I'm sitting out in the garage, checking out Patrick's new set up out here, and I have to tell you, my office may be a mess, there may be a hundred pairs of shoes under the desk, there may be cats and cat hair all over the place, but it's way more comfortable than his desk.
Then again, his machine kicks my machine's ass. There is that.
I'm also doing laundry, listening to Pandora radio, and looking outside at the beautiful day today is working out to be. I just hung up on some guy who was calling from the Democratic National Party - I let him say his thing, which of course ended with, "Most people have found that they can give $100. How much of a contribution would you be willing to make?" I said, "Okay, no thanks, bye," and hung up. Patrick's taking a shower, and in just a little bit, we're going to have some dim sum, probably in Downtown LA, but possibly in Cerritos, of all places.
My vote is for Ocean Seafood, our old standby, but we'll see.
Anyway, so last night before "Quartet" got started, one of the old-school Santa Monica-ites walked into the theater. When I say "old school Santa Monica-ites," I mean, the type of woman who has lived there in a rent-controlled apartment since before Santa Monica became the home of Hooters and The Gap and when you could walk down Third Street at 9 o'clock on a Saturday night without a bodyguard holding onto your belt. The type of woman who's a tiny bit off her rocker.
So she comes in, and I'm sitting on the bench in front of the box office station, drinking my "Citrus Squeeze with Immunity Boost" Jamba Juice, and Paul is perched on a stool (the brother of the stool I sit on in the booth. I am finding that stools are incredibly uncomfortable to sit on for more than five minutes or so), working the box office. Yes, I did say "working." You know what I mean.
Anyway, so he's talking to this lady, and he's managing to be quite polite, but see, I was in some sort of weird mood - everything was making me giggle. And then this weird lady asks him, and I swear to god these are the exact words she used, she goes, "And how big are you?" Of course they were speaking of the house, and how many seats, but of course I was feeling particularly juvenile and ridiculous, and well, I had to leave. I went out into the alley, and laughed for awhile, and then after I'd calmed down, I went back in and sat down.

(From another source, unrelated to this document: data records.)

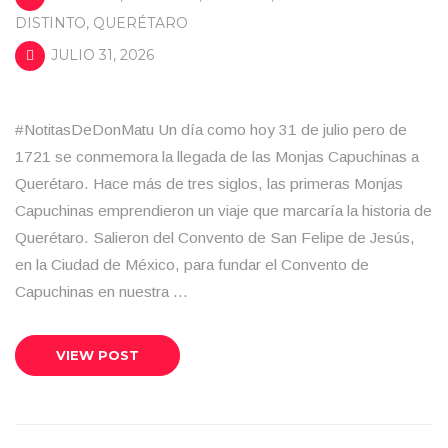
DISTINTO
,
QUERÉTARO
JULIO 31, 2026
#NotitasDeDonMatu Un día como hoy 31 de julio pero de
1721 se conmemora la llegada de las Monjas Capuchinas a
Querétaro. Hace más de tres siglos, las primeras Monjas
Capuchinas emprendieron un viaje que marcaría la historia de
Querétaro. Salieron del Convento de San Felipe de Jesús,
en la Ciudad de México, para fundar el Convento de
Capuchinas en nuestra …
VIEW POST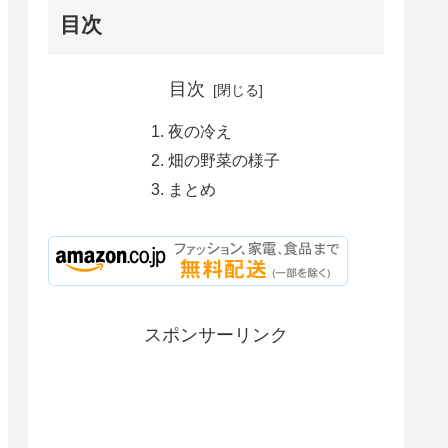
目次
目次
夜の冷え
畑の野菜の様子
まとめ
スポンサーリンク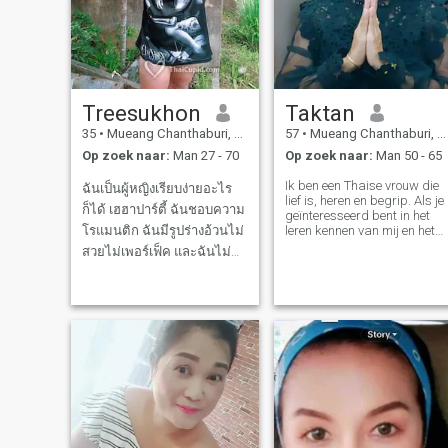
Treesukhon
Taktan
35
•
Mueang Chanthaburi, Chanthaburi, Thailand
57
•
Mueang Chanthaburi, Chanthaburi, Thailand
Op zoek naar:
Man 27 - 70
Op zoek naar:
Man 50 - 65
Ik ben een Thaise vrouw die
ฉันเป็นผู้หญิงเรียบง่ายอะไร
lief is, heren en begrip. Als je
ก็ได้ เฮฮาปาร์ตี้ ฉันชอบความ
geïnteresseerd bent in het
โรแมนติก ฉันมีรูปร่างอ้วนไม่
leren kennen van mij en het
ontwikkelen van een relatie
สวยไม่เพอร์เฟ็ค และฉันไม่
met Thaise vrouwen, neem
เก่งภาษาอังกฤษ ฉันชอบทำ
gerust contact op met.
อาหารสนใจที่จะเรียนรู้การ
ทำอาหารในหลายๆแบบ ที่
สำคัญฉันมีลูกชายมา
แล้ว2คน ซึ่งผู้ชายหลายคน
อาจจะไม่ชอบหรือสนใจในตัว
ฉันเพร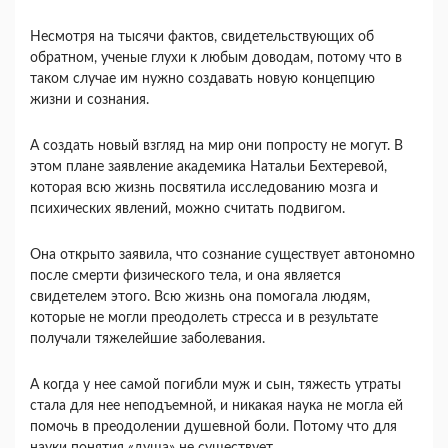
Несмотря на тысячи фактов, свидетель­ствующих об
обратном, ученые глухи к любым доводам, потому что в
таком случае им нужно со­здавать новую концепцию
жизни и сознания.
А создать новый взгляд на мир они попросту не могут. В
этом плане заявление академика Натальи Бехтеревой,
которая всю жизнь посвятила иссле­дованию мозга и
психических явлений, можно считать подвигом.
Она открыто заявила, что со­знание существует автономно
после смерти физи­ческого тела, и она является
свидетелем этого. Всю жизнь она помогала людям,
которые не мог­ли преодолеть стресса и в результате
получали тя­желейшие заболевания.
А когда у нее самой по­гибли муж и сын, тяжесть утраты
стала для нее неподъемной, и никакая наука не могла ей
помочь в преодолении душевной боли. Потому что для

The lady left.
I walked up to Paul, and said,
"Paul, the next time a woman asks you how big you are, you should be thinking inches, not seating."
He claimed he didn't get it; I think it was just so stupid that he chose to ignore it and move on.
Still. I thought it was funny, and obviously here, my opinion is the only one that matters.
Ah. Raw power.
Now I must go listen to some Iggy and the Stooges. And then we're off for dim sum.